**DIRECTIONS**: Could you copy every line of the listing below exactly, leaving the pictures out of your answer?

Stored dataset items
----
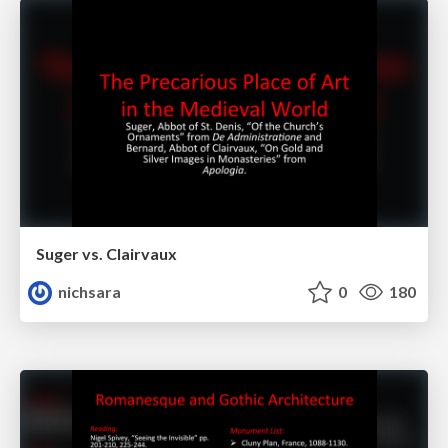
Suger vs. Clairvaux
nichsara
0
180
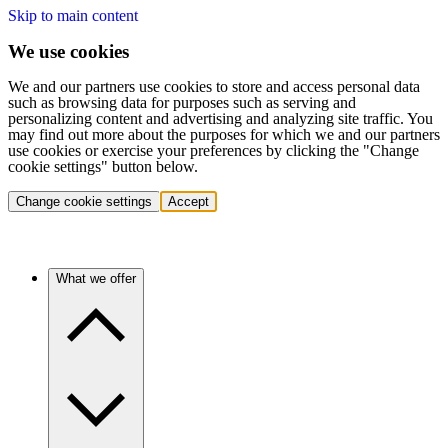
Skip to main content
We use cookies
We and our partners use cookies to store and access personal data
such as browsing data for purposes such as serving and
personalizing content and advertising and analyzing site traffic. You
may find out more about the purposes for which we and our partners
use cookies or exercise your preferences by clicking the "Change
cookie settings" button below.
Change cookie settings
Accept
What we offer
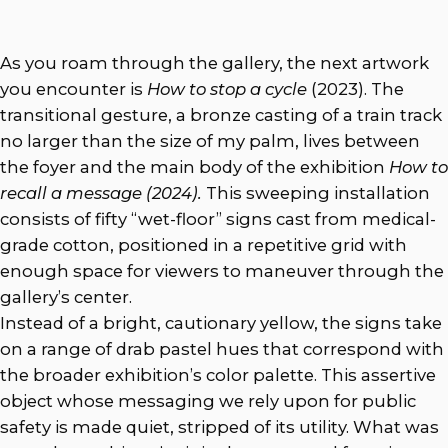
As you roam through the gallery, the next artwork
you encounter is
How to stop a cycle
(2023).
The
transitional gesture, a bronze casting of a train track
no larger than the size of my palm, lives between
the foyer and the main body of the exhibition
How to
recall a message (2024).
This sweeping installation
consists of fifty “wet-floor” signs cast from medical-
grade cotton, positioned in a repetitive grid with
enough space for viewers to maneuver through the
gallery’s center.
Instead of a bright, cautionary yellow, the signs take
on a range of drab pastel hues that correspond with
the broader exhibition’s color palette. This assertive
object whose messaging we rely upon for public
safety is made quiet, stripped of its utility. What was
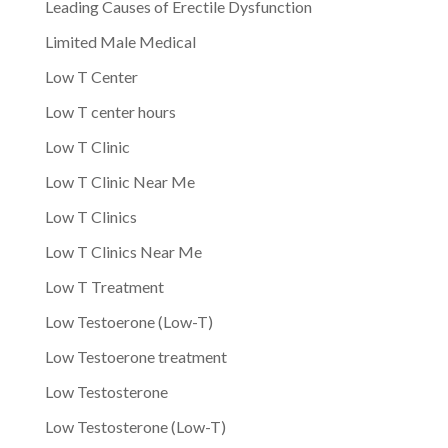
Leading Causes of Erectile Dysfunction
Limited Male Medical
Low T Center
Low T center hours
Low T Clinic
Low T Clinic Near Me
Low T Clinics
Low T Clinics Near Me
Low T Treatment
Low Testoerone (Low-T)
Low Testoerone treatment
Low Testosterone
Low Testosterone (Low-T)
----
**EXERCISE RESPONSE**:
Suger vs. Clairvaux
nichsara
0
180
Skip to main content
We use cookies
We and our partners use cookies to store and access personal data
such as browsing data for purposes such as serving and
personalizing content and advertising and analyzing site traffic. You
may find out more about the purposes for which we and our partners
use cookies or exercise your preferences by clicking the "Change
cookie settings" button below.
Change cookie settings
Accept
What we offer
As you roam through the gallery, the next artwork
you encounter is
How to stop a cycle
(2023).
The
transitional gesture, a bronze casting of a train track
no larger than the size of my palm, lives between
the foyer and the main body of the exhibition
How to
recall a message (2024).
This sweeping installation
consists of fifty “wet-floor” signs cast from medical-
grade cotton, positioned in a repetitive grid with
enough space for viewers to maneuver through the
gallery’s center.
Instead of a bright, cautionary yellow, the signs take
on a range of drab pastel hues that correspond with
the broader exhibition’s color palette. This assertive
object whose messaging we rely upon for public
safety is made quiet, stripped of its utility. What was
Leading Causes of Erectile Dysfunction
Limited Male Medical
Low T Center
Low T center hours
Low T Clinic
Low T Clinic Near Me
Low T Clinics
Low T Clinics Near Me
Low T Treatment
Low Testoerone (Low-T)
Low Testoerone treatment
Low Testosterone
Low Testosterone (Low-T)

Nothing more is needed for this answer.